Noah posa lentement son verre.
— J’en sais assez pour reconnaître quand quelqu’un se convainc de quelque chose.
Le silence devint lourd.
La main d’Adrien se posa sur ma cuisse.
Fermement.
Comme une affirmation.
Je retirai légèrement ma jambe.
Personne ne sembla le remarquer.
Sauf Noah.
Son regard glissa brièvement sous la table, puis revint aux miens.
Un sourire presque invisible.
Je me sentis étrangement déstabilisée.
L’ambiance devint de plus en plus pesante pour moi.
Les voix continuaient, je riais parfois poliment mais je n’écoutais plus vraiment. J’avais besoin d’air.

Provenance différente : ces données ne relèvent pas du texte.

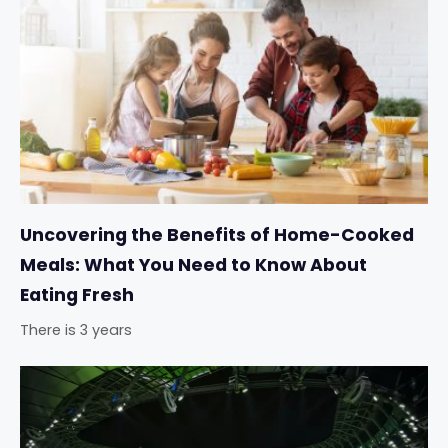
Uncovering the Benefits of Home-Cooked
Meals: What You Need to Know About
Eating Fresh
There is 3 years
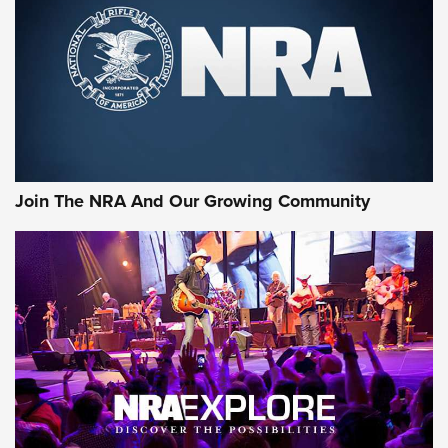
First Look: Gunsmoke Arsenal Tactical
Cigar Protection | An Official Journal Of
The NRA
LIFESTYLE
,
GUNSMOKE ARSENAL
,
TACTICAL CIGAR PROTECTION
The Bear Hunt That Went Bust—But Made Big History | An
Official Journal Of The NRA
Join The NRA And Our Growing Community
Member's Hunt: The Luck of the Draw | An Official Journal
Of The NRA
The Story of ‘Stickers’ | An Official Journal Of The NRA
JOIN THE HUNT
JOIN THE HUNT
AMMO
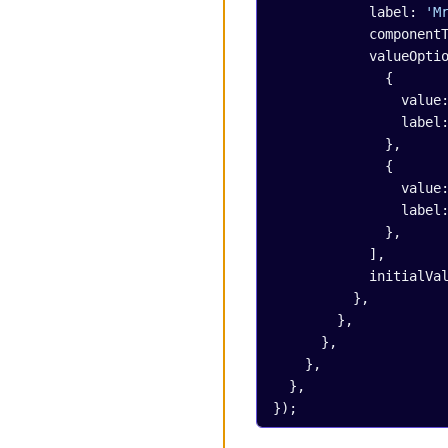
            label: 
'M
            compo
            value
              {
                val
                lab
              },
              {
                val
                lab
              },
            ],
            initia
          },
        },
      },
    },
  },
});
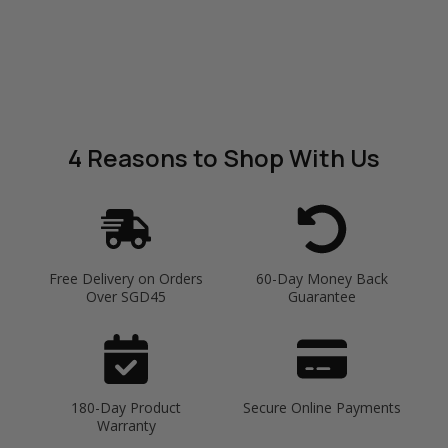
4 Reasons
to Shop With Us
Free Delivery on Orders
60-Day Money Back
Over SGD45
Guarantee
180-Day Product
Secure Online Payments
Warranty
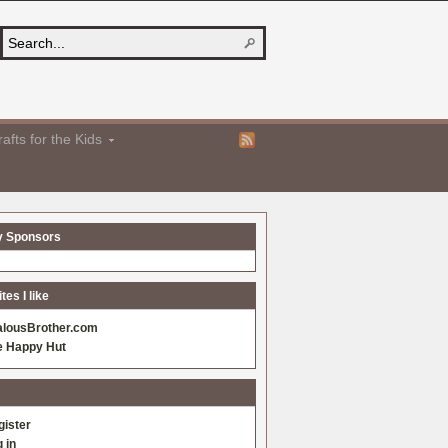
afts for the Kids
y Sponsors
es I like
alousBrother.com
e Happy Hut
gister
 in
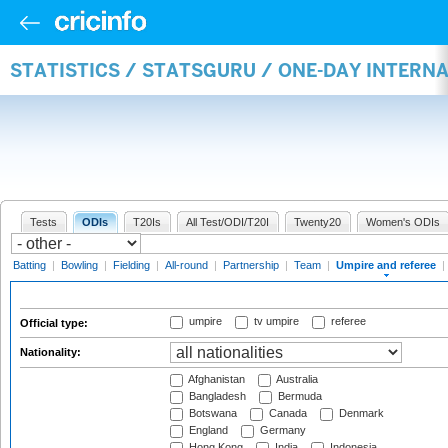
STATISTICS / STATSGURU / ONE-DAY INTERN
Tests
ODIs
T20Is
All Test/ODI/T20I
Twenty20
Women's ODIs
Batting
|
Bowling
|
Fielding
|
All-round
|
Partnership
|
Team
|
Umpire and referee
|
umpire
tv umpire
referee
Official type:
Nationality:
Afghanistan
Australia
Bangladesh
Bermuda
Botswana
Canada
Denmark
England
Germany
Hong Kong
India
Indonesia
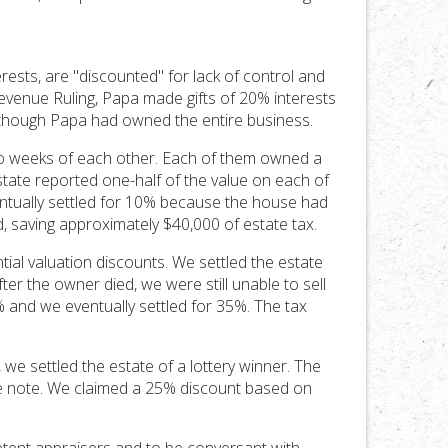
erests, are "discounted" for lack of control and
Revenue Ruling, Papa made gifts of 20% interests
n though Papa had owned the entire business.
wo weeks of each other. Each of them owned a
state reported one-half of the value on each of
entually settled for 10% because the house had
d, saving approximately $40,000 of estate tax.
ial valuation discounts. We settled the estate
er the owner died, we were still unable to sell
% and we eventually settled for 35%. The tax
we settled the estate of a lottery winner. The
me note. We claimed a 25% discount based on
.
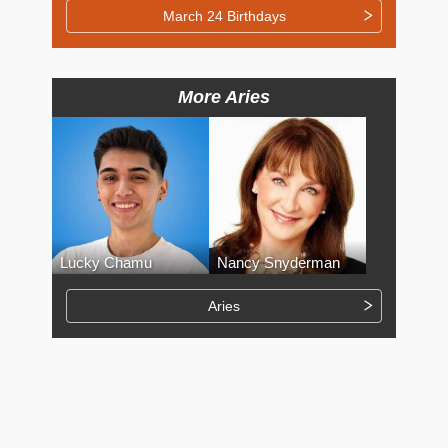
March 24 Birthdays
More Aries
Lucky Chamu
Nancy Snyderman
Aries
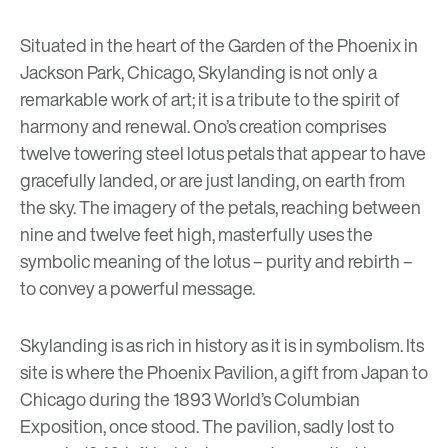
Situated in the heart of the Garden of the Phoenix in
Jackson Park, Chicago, Skylanding is not only a
remarkable work of art; it is a tribute to the spirit of
harmony and renewal. Ono’s creation comprises
twelve towering steel lotus petals that appear to have
gracefully landed, or are just landing, on earth from
the sky. The imagery of the petals, reaching between
nine and twelve feet high, masterfully uses the
symbolic meaning of the lotus – purity and rebirth –
to convey a powerful message.
Skylanding is as rich in history as it is in symbolism. Its
site is where the Phoenix Pavilion, a gift from Japan to
Chicago during the 1893 World’s Columbian
Exposition, once stood. The pavilion, sadly lost to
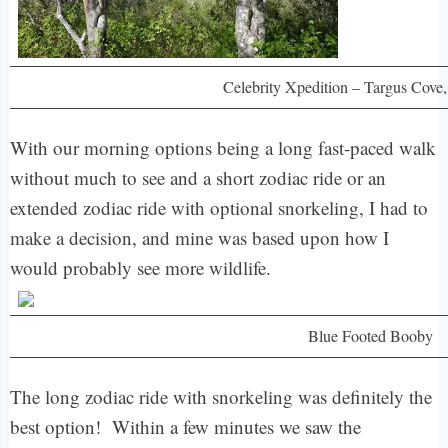
Celebrity Xpedition – Targus Cove
With our morning options being a long fast-paced walk
without much to see and a short zodiac ride or an
extended zodiac ride with optional snorkeling, I had to
make a decision, and mine was based upon how I
would probably see more wildlife.
Blue Footed Booby
The long zodiac ride with snorkeling was definitely the
best option! Within a few minutes we saw the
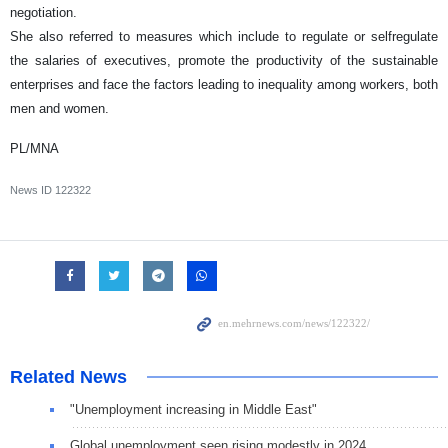
negotiation.
She also referred to measures which include to regulate or selfregulate
the salaries of executives, promote the productivity of the sustainable
enterprises and face the factors leading to inequality among workers, both
men and women.
PL/MNA
News ID
122322
Related News
"Unemployment increasing in Middle East"
Global unemployment seen rising modestly in 2024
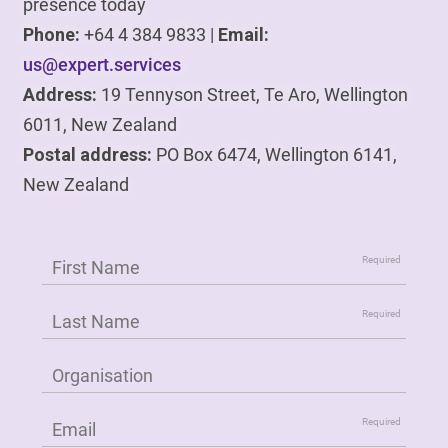
presence today
Phone:
+64 4 384 9833 |
Email:
us@expert.services
Address:
19 Tennyson Street, Te Aro, Wellington
6011, New Zealand
Postal address:
PO Box 6474, Wellington 6141,
New Zealand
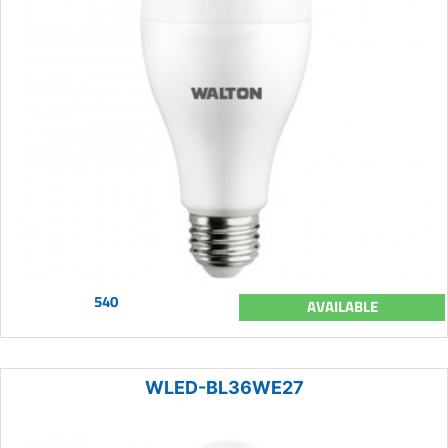
540
AVAILABLE
WLED-BL36WE27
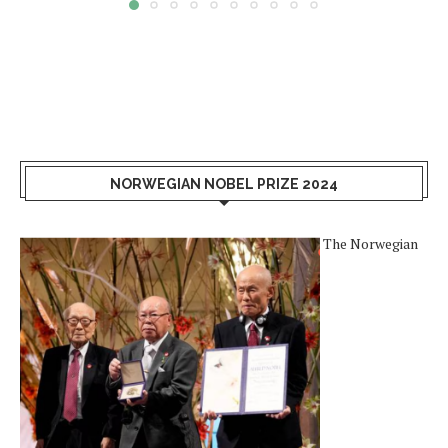
NORWEGIAN NOBEL PRIZE 2024
The Norwegian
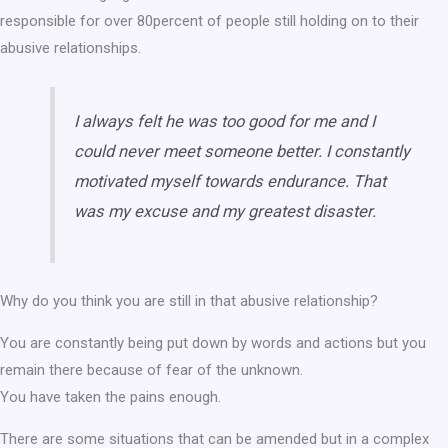
responsible for over 80percent of people still holding on to their
abusive relationships.
I always felt he was too good for me and I
could never meet someone better. I constantly
motivated myself towards endurance. That
was my excuse and my greatest disaster.
Why do you think you are still in that abusive relationship?
You are constantly being put down by words and actions but you
remain there because of fear of the unknown.
You have taken the pains enough.
There are some situations that can be amended but in a complex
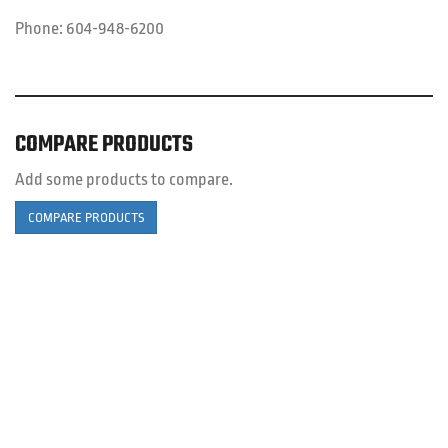
Phone:
604-948-6200
COMPARE PRODUCTS
Add some products to compare.
COMPARE PRODUCTS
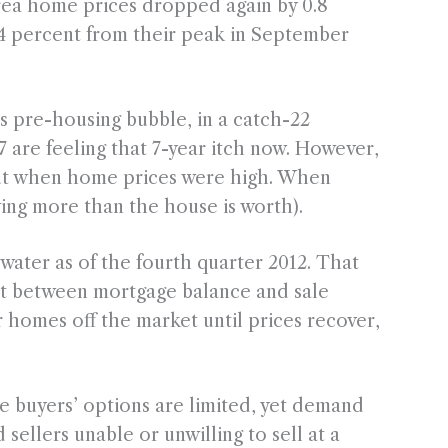
 area home prices dropped again by 0.8
4 percent from their peak in September
 pre-housing bubble, in a catch-22
are feeling that 7-year itch now. However,
out when home prices were high. When
ng more than the house is worth).
ater as of the fourth quarter 2012. That
nt between mortgage balance and sale
r homes off the market until prices recover,
 buyers’ options are limited, yet demand
 sellers unable or unwilling to sell at a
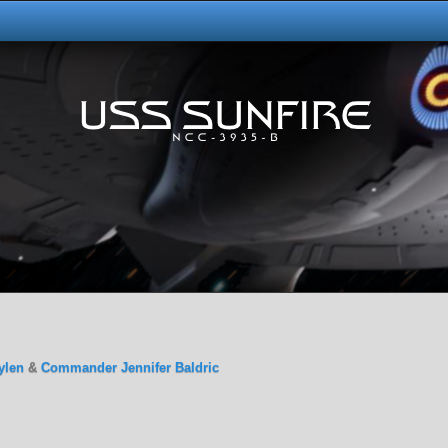
ylen
&
Commander Jennifer Baldric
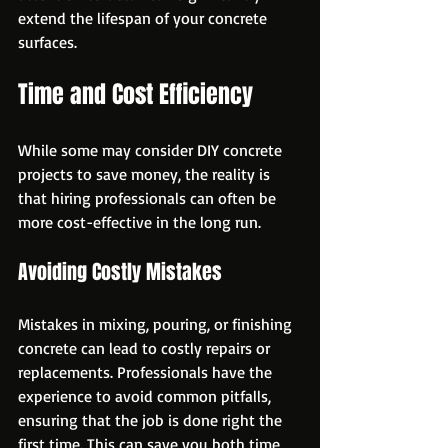
extend the lifespan of your concrete 
surfaces.
Time and Cost Efficiency
While some may consider DIY concrete 
projects to save money, the reality is 
that hiring professionals can often be 
more cost-effective in the long run. 
Avoiding Costly Mistakes
Mistakes in mixing, pouring, or finishing 
concrete can lead to costly repairs or 
replacements. Professionals have the 
experience to avoid common pitfalls, 
ensuring that the job is done right the 
first time. This can save you both time 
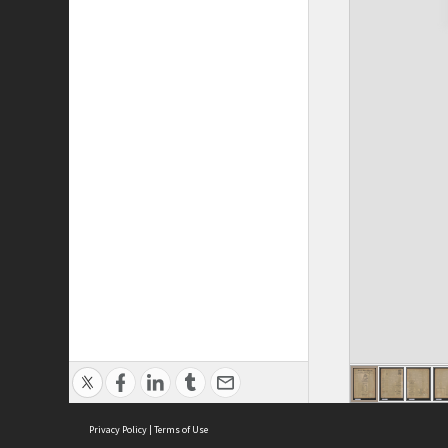
Privacy Policy
|
Terms of Use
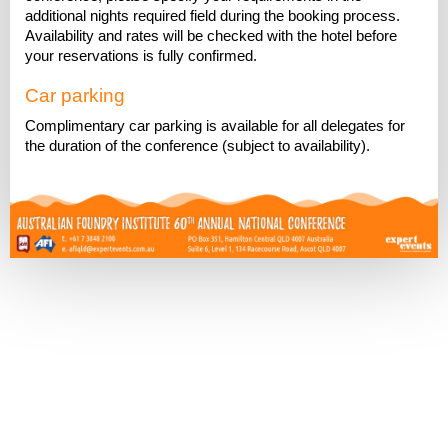
additional nights required field during the booking process.
Availability and rates will be checked with the hotel before
your reservations is fully confirmed.
Car parking
Complimentary car parking is available for all delegates for
the duration of the conference (subject to availability).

— Excusez-moi, je vais chercher de l’eau.
Je me levai poliment et quittai la table.
Une fois dans la cuisine, je pris la bouteille vide et l’ouvris sous le robinet. L’eau coula quelques secondes, juste assez pour me donner une excuse supplémentaire. Puis je me dirigeai vers la porte-fenêtre.
Je l’entrouvris et sortis sur la petite terrasse attenante.
L’air frais me frappa le visage.
Je sortis un paquet de cigarettes de ma poche. Je n’en fumais plus autant qu’avant. Adrien n’aimait pas ça mais j’en allumai une malgré tout. La première bouffée me brûla légèrement la gorge. Mais elle me calma.
La nuit était silencieuse, le quartier paisible. Je savourai ma clope, seule. Je fermai les yeux une seconde.
— Tu fuis toujours de cette façon ?
Je sursautai.
Noah était appuyé contre l’encadrement de la porte, les bras croisés. Il devait m’observer depuis quelques secondes déjà.
— Je prenais juste l’air.
Il avança de quelques pas sur la terrasse. Pas trop près. Juste assez.
— Mon frère déteste l’odeur de la cigarette.
Je levai un sourcil.
— Je n’ai pas demandé son avis.
Un léger sourire étira ses lèvres.
— Intéressant.
Il s’approcha encore plus près et son regard glissa sur moi.
— Mon frère aime les choses bien rangées. Les choses qui ne dépassent pas.
Je tirai une nouvelle bouffée, puis je lui demanda :
— Et Et toi ?
Il haussa les épaules.
— Moi, je préfère voir combien de temps ça tient avant de craquer.
Son regard descendit vers mes lèvres, puis vers la cigarette.
— Tu n’as pas l’air aussi structuré qu’il le pense. Adrien aime les filles sages, mais toi …
Je soufflai la fumée lentement vers lui, un sourire arrogant se dessina sur mon visage.
— Tu ne me connais pas.
Il sourit.
— Pas encore, Ava.
Pourquoi répétait-il mon prénom comme ça?
Comme s’il le goûtait, comme s’il le testait.
Des pas résonnèrent derrière nous. Adrien.
— Tout va bien ?
Sa voix était douce, trop douce.
Noah se pencha légèrement vers moi.
— La prochaine fois que tu viens fumer, appelle-moi. Le goût de la cigarette ne me dérange pas, à moi.
Mon cœur rata un battement et je rougis instantanément.
Il se redressa avant de répondre à son frère :
— Tout va bien, ne t’inquiète pas. Je rentre chez moi, j’en ai assez vu pour ce soir.
Adrien me rejoint sur la terrasse. Son regard fusa vers la cigarette.
— T’as T’as fumé ?
Je haussai les épaules, comme une gamine, puis je lui répondis avec humour :
— Coupable!
Je tendis ma bouche pour lui donner un baiser, mais il ne me le rendit pas, mais j’avais besoin de lui demander quelque chose.
— Pourquoi tu ne m’as pas parlé de ton frère ?
— Parce qu’il n’est pas important pour moi. Allez, viens. On nous attend.
Mais, je sentais que c’était un mensonge. Et, pour la première fois de la soirée…
Je me demandais si la sécurité que je croyais avoir choisie n’était pas une illusion.